Aim of the exercise: Copy the records from the line containing "Among the stainless" through the line containing "Answer: the stainless steel refrigerator", replacing "dishwasher" with "oven" and leaving everything else unchanged. Return only those lines.

Task input:
########
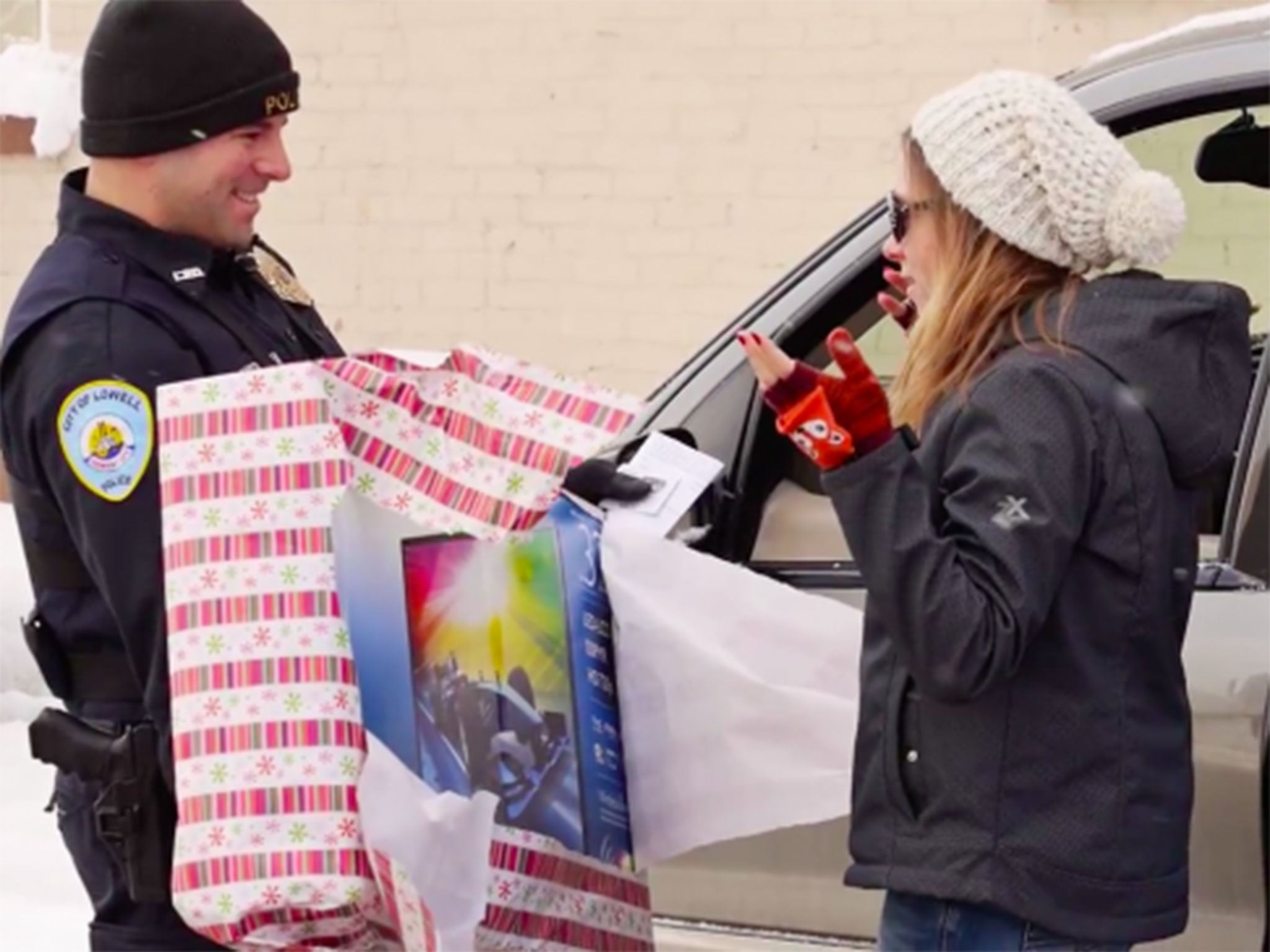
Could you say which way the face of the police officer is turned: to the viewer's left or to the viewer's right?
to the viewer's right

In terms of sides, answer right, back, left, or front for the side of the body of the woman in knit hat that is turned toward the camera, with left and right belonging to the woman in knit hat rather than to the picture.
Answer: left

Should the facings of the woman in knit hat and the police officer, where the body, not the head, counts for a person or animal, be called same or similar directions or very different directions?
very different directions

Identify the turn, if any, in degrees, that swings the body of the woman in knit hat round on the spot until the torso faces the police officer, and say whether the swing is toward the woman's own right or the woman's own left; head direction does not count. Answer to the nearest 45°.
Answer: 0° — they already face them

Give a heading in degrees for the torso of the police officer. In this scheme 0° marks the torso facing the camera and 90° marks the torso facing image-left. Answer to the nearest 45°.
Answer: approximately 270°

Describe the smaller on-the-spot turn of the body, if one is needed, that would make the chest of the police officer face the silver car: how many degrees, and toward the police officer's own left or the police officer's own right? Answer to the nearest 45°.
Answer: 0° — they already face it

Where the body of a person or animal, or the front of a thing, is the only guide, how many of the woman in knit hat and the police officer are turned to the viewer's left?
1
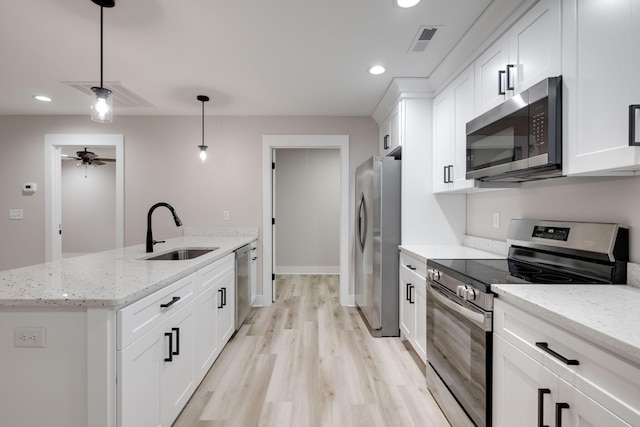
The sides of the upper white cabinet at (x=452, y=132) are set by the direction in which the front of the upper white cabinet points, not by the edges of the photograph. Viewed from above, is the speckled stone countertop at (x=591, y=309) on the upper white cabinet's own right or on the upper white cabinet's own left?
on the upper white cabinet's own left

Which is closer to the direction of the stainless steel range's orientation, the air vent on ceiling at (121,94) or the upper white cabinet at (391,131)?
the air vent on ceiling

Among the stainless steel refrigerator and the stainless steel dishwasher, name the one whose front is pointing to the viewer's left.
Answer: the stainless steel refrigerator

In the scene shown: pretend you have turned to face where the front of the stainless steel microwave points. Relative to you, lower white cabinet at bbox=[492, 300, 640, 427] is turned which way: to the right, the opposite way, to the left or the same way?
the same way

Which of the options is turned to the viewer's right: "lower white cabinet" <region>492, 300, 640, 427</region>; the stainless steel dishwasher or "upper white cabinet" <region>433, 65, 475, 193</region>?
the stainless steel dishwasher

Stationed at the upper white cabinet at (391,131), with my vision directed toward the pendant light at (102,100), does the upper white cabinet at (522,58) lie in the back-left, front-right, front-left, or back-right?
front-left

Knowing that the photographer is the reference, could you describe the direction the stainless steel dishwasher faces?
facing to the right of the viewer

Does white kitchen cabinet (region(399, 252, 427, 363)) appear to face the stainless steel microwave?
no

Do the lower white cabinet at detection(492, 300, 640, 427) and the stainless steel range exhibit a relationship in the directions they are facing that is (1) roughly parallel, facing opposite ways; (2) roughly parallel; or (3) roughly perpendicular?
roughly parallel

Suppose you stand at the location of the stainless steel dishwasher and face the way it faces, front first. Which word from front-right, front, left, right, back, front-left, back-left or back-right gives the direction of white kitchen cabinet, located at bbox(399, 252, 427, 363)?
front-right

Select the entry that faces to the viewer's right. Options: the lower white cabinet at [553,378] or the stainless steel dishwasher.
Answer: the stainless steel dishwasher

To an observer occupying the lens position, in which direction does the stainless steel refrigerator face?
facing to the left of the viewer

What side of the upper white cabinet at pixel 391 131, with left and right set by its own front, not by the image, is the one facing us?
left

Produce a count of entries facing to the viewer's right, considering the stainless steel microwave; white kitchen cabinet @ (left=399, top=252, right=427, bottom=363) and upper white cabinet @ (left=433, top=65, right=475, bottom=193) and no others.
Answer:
########
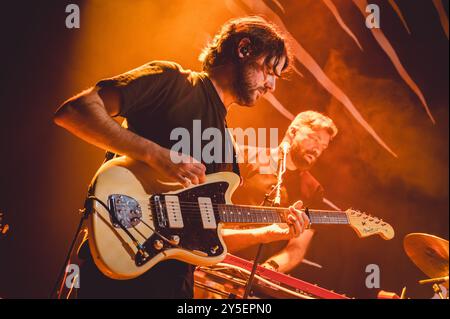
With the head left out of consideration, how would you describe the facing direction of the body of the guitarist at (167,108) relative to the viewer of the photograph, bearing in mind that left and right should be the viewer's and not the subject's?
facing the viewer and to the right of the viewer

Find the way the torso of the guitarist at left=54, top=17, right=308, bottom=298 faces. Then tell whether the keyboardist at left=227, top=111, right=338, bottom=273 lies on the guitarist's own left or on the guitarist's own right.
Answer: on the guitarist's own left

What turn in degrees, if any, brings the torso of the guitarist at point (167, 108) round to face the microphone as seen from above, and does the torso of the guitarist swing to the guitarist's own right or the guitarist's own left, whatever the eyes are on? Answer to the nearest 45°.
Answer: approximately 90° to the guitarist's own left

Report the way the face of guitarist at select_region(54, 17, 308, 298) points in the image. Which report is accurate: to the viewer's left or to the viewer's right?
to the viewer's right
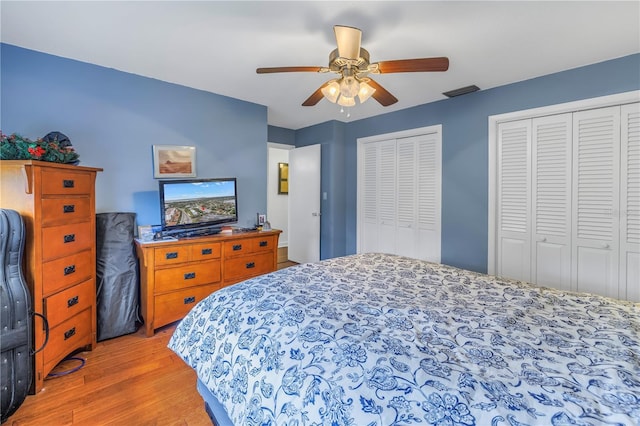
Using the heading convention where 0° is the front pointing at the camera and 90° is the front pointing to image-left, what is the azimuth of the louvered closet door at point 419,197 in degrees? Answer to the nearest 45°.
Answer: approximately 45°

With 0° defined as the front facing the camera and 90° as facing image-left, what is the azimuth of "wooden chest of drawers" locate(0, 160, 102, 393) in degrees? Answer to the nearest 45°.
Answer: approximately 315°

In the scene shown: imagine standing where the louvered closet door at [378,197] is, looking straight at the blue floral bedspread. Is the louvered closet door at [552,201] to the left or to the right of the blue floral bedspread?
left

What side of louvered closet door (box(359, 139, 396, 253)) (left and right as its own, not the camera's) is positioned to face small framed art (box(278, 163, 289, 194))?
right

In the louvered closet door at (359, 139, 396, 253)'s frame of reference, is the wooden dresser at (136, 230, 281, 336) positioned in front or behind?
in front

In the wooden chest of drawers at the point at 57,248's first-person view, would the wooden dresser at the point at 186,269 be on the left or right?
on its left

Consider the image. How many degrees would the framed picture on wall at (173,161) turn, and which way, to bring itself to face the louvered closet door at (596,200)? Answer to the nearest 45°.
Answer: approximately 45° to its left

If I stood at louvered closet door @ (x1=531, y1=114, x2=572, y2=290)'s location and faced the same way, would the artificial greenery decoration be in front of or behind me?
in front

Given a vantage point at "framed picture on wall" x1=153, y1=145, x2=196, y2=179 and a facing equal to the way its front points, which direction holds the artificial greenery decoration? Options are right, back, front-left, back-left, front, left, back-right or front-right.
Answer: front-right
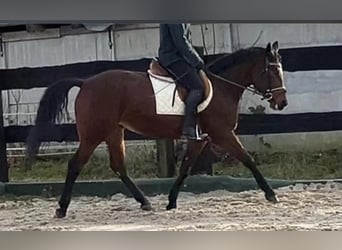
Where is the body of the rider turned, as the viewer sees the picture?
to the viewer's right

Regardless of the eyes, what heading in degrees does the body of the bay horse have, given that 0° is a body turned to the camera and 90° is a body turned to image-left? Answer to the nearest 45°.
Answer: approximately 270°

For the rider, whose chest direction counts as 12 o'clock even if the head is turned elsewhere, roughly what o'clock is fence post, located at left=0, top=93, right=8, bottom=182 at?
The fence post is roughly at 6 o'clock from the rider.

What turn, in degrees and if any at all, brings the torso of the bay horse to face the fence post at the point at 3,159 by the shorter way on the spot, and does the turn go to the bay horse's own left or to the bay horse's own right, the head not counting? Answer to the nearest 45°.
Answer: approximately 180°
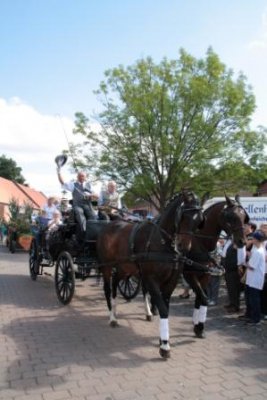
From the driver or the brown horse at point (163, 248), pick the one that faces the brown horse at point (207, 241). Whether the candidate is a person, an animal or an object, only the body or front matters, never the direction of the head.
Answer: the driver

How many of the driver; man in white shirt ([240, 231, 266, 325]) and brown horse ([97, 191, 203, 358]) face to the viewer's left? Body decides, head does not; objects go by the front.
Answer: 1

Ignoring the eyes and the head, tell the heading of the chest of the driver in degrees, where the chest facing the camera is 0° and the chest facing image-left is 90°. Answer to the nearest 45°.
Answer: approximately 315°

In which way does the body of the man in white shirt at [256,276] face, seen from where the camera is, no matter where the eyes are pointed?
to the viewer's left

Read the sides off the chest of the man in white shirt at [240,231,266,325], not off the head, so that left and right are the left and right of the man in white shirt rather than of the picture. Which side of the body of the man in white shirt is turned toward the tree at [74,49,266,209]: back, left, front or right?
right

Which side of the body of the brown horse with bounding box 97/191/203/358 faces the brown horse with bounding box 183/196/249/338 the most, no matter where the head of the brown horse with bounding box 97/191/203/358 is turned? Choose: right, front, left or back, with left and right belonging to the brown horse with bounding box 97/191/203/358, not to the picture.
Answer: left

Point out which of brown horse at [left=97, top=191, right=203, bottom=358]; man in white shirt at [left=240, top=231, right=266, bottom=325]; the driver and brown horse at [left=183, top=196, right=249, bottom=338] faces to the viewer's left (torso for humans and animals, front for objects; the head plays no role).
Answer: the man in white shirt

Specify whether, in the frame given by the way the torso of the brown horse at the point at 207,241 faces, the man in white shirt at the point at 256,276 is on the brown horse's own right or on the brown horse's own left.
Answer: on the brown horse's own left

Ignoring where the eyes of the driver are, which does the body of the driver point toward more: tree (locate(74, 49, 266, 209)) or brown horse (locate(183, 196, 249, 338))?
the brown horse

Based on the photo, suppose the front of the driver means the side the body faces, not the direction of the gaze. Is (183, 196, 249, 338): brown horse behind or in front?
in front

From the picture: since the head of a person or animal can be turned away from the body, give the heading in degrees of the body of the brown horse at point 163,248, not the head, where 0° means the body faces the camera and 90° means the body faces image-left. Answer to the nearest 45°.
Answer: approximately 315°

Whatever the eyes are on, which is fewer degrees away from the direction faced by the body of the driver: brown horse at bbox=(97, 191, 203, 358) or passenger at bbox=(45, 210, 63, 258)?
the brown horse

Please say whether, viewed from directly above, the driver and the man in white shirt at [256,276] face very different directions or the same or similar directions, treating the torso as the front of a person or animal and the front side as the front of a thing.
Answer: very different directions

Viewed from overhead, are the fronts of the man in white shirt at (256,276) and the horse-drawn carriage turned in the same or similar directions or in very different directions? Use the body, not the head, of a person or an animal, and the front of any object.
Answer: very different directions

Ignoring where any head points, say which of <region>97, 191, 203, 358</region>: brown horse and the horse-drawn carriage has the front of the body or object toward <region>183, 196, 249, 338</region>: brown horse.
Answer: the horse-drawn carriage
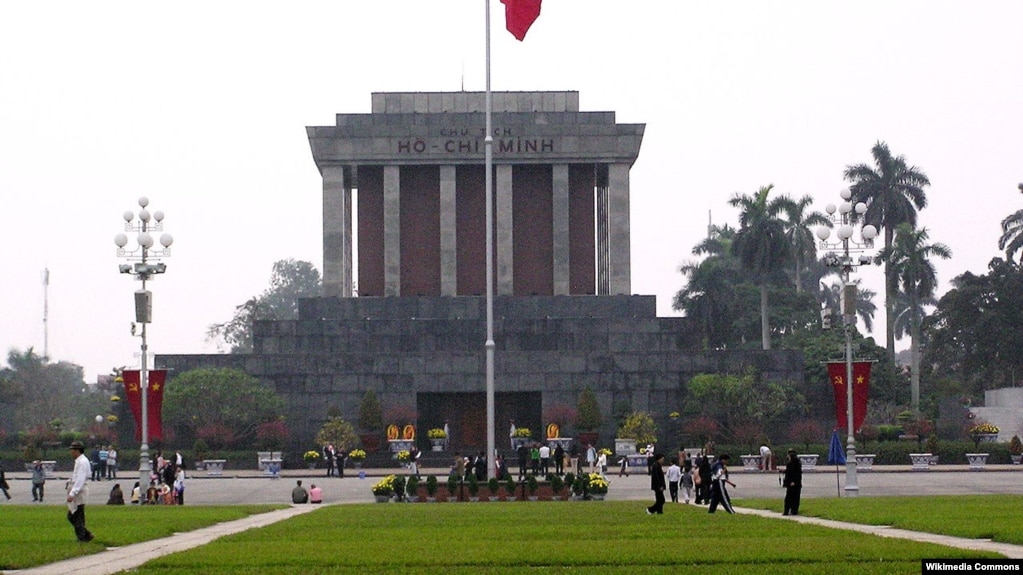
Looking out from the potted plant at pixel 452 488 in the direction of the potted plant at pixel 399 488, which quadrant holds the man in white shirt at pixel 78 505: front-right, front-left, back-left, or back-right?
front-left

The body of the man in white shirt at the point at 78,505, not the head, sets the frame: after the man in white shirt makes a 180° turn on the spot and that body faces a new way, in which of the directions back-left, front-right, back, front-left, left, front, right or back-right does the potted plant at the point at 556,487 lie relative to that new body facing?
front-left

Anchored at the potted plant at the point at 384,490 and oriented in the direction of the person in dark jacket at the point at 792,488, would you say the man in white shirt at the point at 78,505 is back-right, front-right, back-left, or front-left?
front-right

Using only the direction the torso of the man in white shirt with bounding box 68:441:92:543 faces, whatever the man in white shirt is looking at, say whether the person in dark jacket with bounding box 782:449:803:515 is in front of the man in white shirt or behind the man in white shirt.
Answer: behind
########
Result of the task:
Among the stainless steel refrigerator and the stainless steel oven, name the one whose front is pointing to the viewer's left.
Answer: the stainless steel refrigerator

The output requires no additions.